··· The data

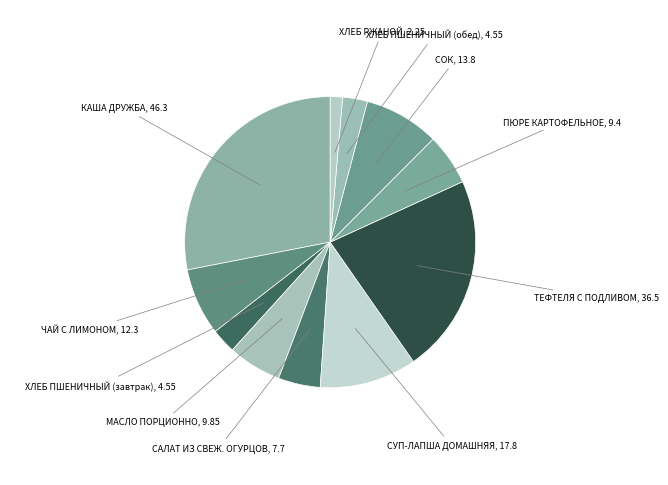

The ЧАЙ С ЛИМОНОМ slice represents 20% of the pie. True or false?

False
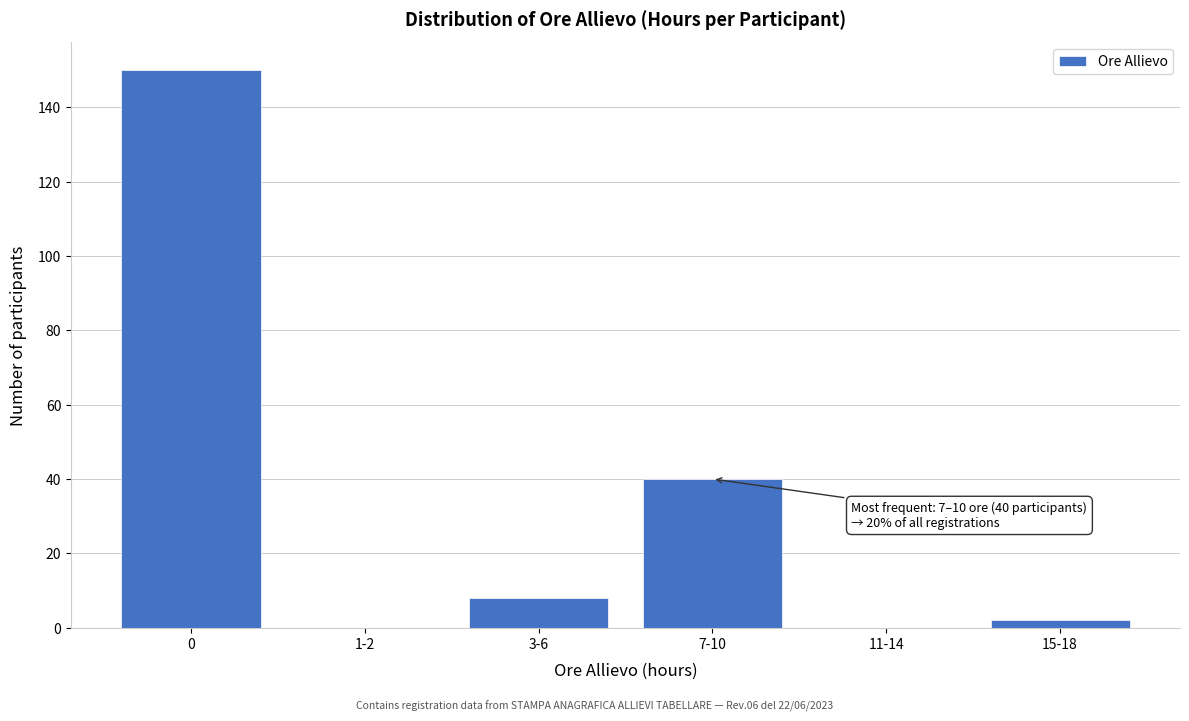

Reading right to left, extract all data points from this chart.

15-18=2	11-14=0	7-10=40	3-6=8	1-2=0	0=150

······
··· The data

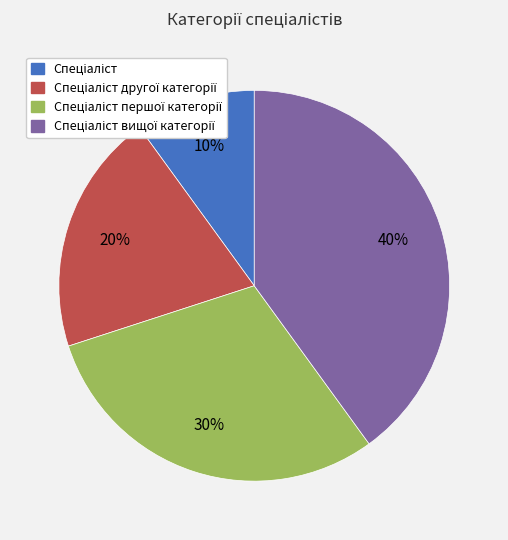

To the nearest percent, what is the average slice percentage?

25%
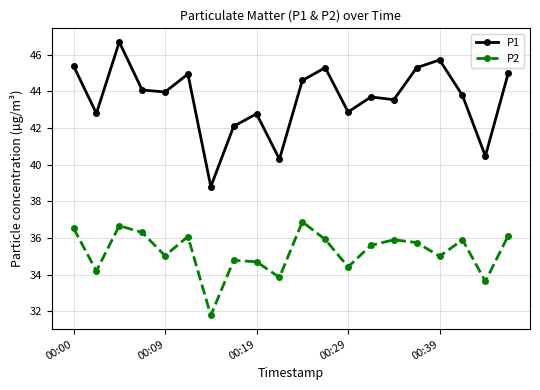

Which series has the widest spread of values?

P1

······
··· The data

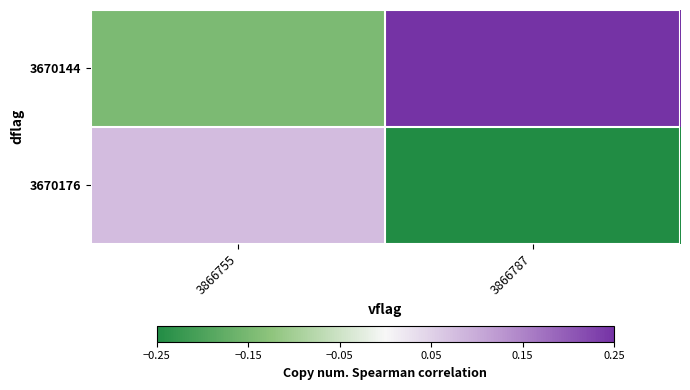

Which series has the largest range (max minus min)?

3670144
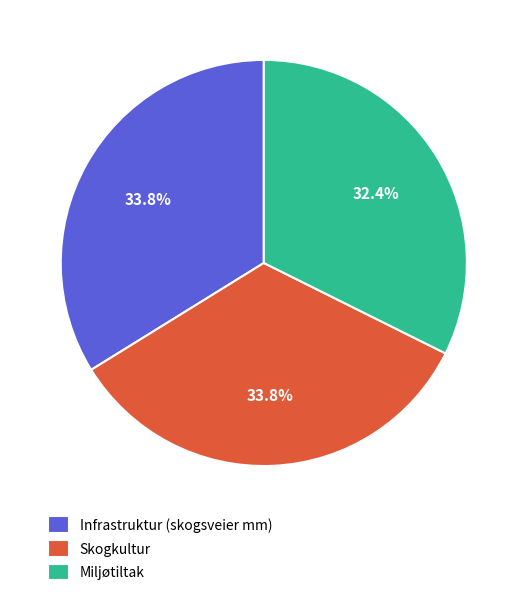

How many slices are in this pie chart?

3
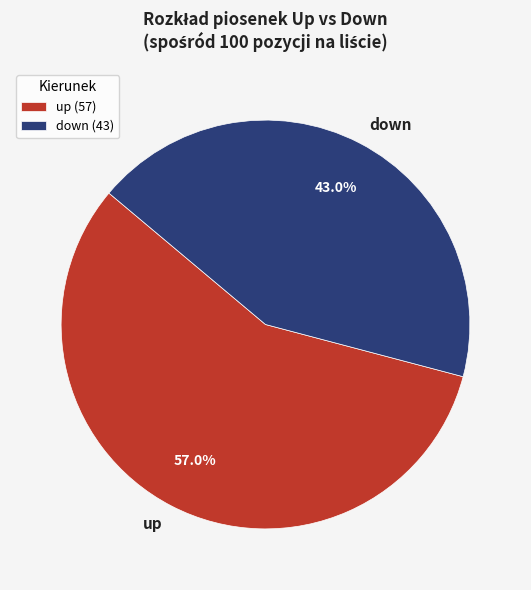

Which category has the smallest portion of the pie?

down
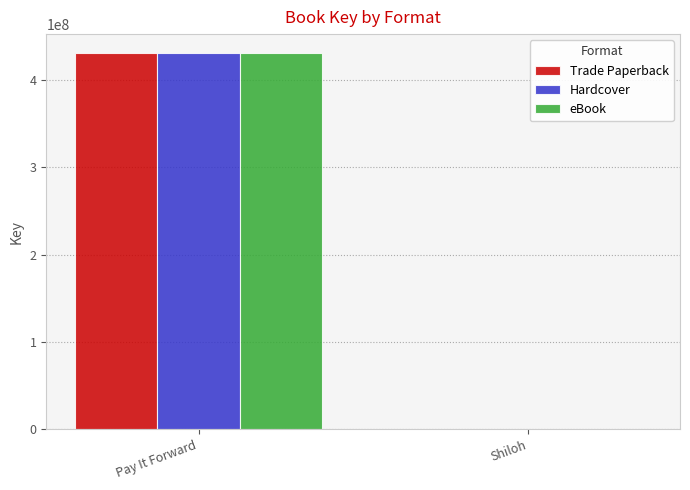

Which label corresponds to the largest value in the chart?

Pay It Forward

······

* Aim of the task
Could you pull out everything from the line containing "The ЧАЙ С ЛИМОНОМ" down to the line containing "Reading right to", both ends included, and leave the pictures out?

* Result of this task
The ЧАЙ С ЛИМОНОМ slice represents 20% of the pie. True or false?

False

Reading right to left, extract all data points from this chart.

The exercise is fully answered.